Em causa estão as declarações do Dr. Vítor Bento, antigo Presidente do Conselho de Administração do Novo Banco, sobre a existência de avenças pagas pelo BES a um anterior membro do Governo Regional da Madeira (à época de Alberto João Jardim), situação também levantada pelo atual presidente do Governo Regional, Miguel Albuquerque, que alegadamente escreveu uma carta a Vítor Bento tendo referido essa mesma avença, de acordo com informações trazidas a público por órgãos de comunicação nacional.

Foi público a constituição, na Assembleia da República, de uma Comissão Eventual de Inquérito Parlamentar às perdas registadas pelo Novo Banco e imputadas ao Fundo de Resolução, a 16 de dezembro de 2020, tendo já entre 09 de outubro de 2014 e 08 de maio de 2015, funcionado a Comissão Eventual de Inquérito Parlamentar à Gestão do BES e do Grupo Espírito Santo.

Neste sentido, o JPP, apresentou à Presidência da Assembleia da República um pedido para obter a cópia das atas do concelho de administração requeridas pela Comissão de Inquérito ao Conselho de Administração do Novo Banco, onde consta, exatamente, o nome de um membro do Governo Regional, com qual o antigo BES detinha uma avença, sem se saber qual era o serviço prestado.

Sem resposta da Presidência da Assembleia da República, o JPP deu entrada da competente Intimação, contudo, o Supremo Tribunal Administrativo, considerou que o documento em causa é de natureza politica e não de natureza administrativa.

Para o Supremo Tribunal Administrativo o documento em causa, ou seja, as atas do concelho de administração do Novo Banco têm uma natureza política e não administrativa, considerando a própria função de fiscalização política da Comissão de Inquérito Parlamentar.

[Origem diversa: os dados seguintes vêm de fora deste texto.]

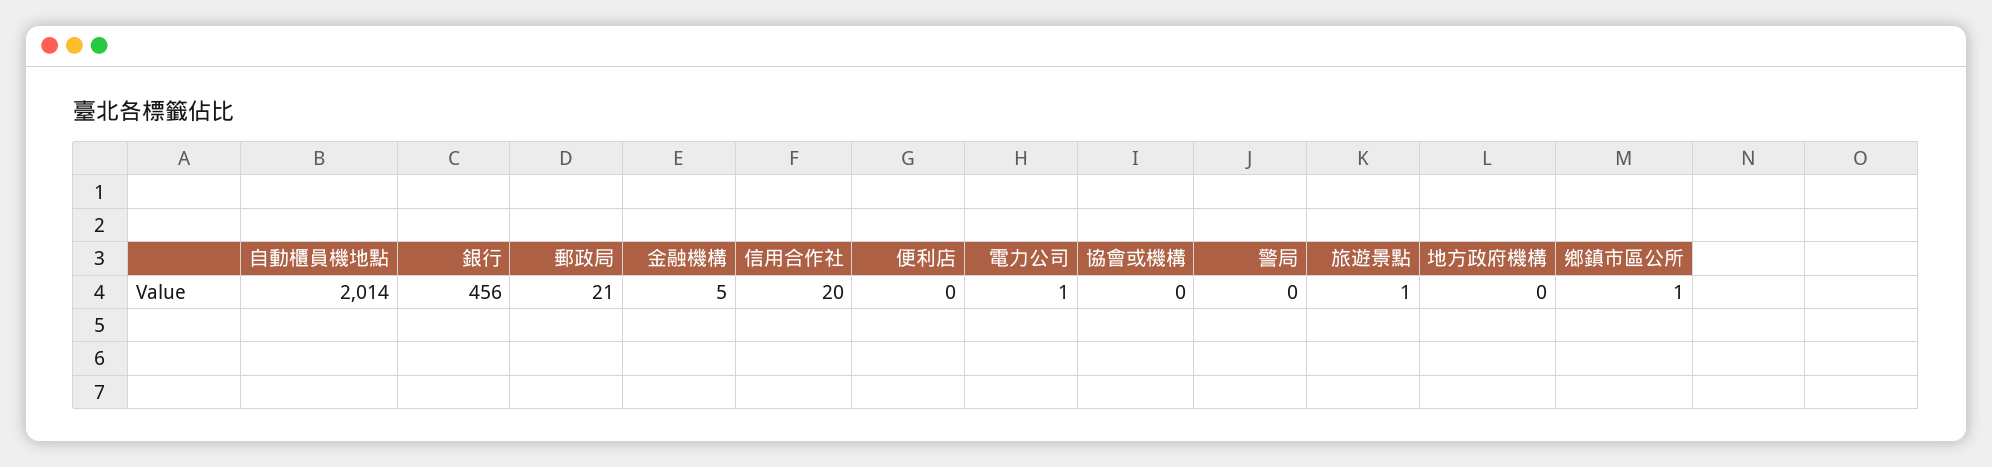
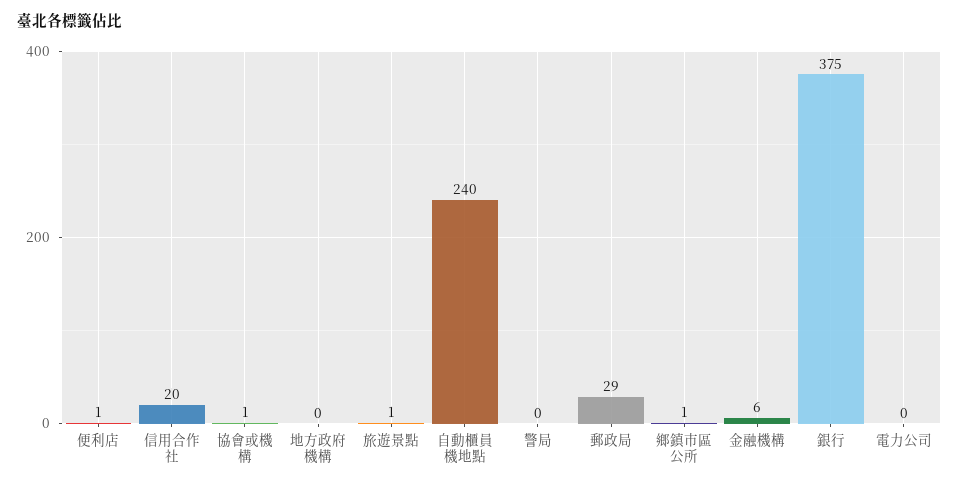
  {
-   "自動櫃員機地點": 2014,
+   "自動櫃員機地點": 240,
-   "銀行": 456,
+   "銀行": 375,
-   "郵政局": 21,
+   "郵政局": 29,
-   "金融機構": 5,
+   "金融機構": 6,
    "信用合作社": 20,
-   "便利店": 0,
+   "便利店": 1,
-   "電力公司": 1,
+   "電力公司": 0,
-   "協會或機構": 0,
+   "協會或機構": 1,
    "警局": 0,
    "旅遊景點": 1,
    "地方政府機構": 0,
    "鄉鎮市區公所": 1
  }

Embora a decisão proferida pelo Supremo Tribunal Administrativo, entende o JPP que se trata de informação do interesse público, estando em causa a transparência da atuação de um membro do Governo Regional, algo que o JPP considera inaceitável.

Deveria o Governo Regional de ser o primeiro a dar o exemplo e tornar pública toda esta situação que, ao se manter no “segredo dos Deuses”, apenas serve para aumentar o descrédito da população perante o poder político e os nossos governantes.